╔══

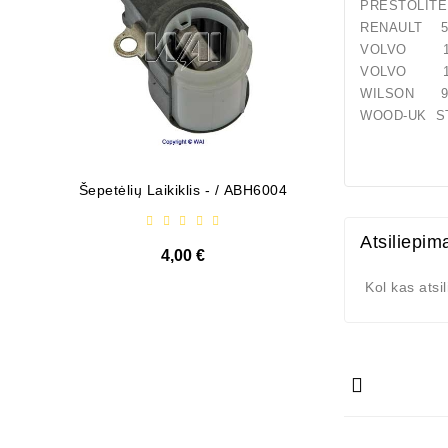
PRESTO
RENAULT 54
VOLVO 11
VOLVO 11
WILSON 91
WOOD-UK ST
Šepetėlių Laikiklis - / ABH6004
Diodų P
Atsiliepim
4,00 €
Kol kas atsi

╚══
╔══

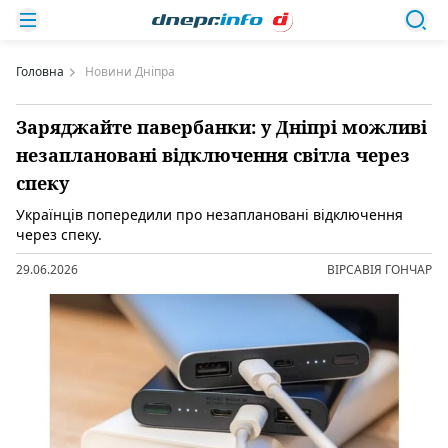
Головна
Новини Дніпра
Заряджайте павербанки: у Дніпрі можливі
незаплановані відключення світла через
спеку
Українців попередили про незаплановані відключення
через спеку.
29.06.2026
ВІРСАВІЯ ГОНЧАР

╚══

▶ _REQUIREMENT_: Using the data above, repeat exactly the lines that begin at the line with "незаплановані відключення світла через" and end at the line with "ВІРСАВІЯ ГОНЧАР", both ends included.

▶ _EXERCISE OUTPUT_:
незаплановані відключення світла через
спеку
Українців попередили про незаплановані відключення
через спеку.
29.06.2026
ВІРСАВІЯ ГОНЧАР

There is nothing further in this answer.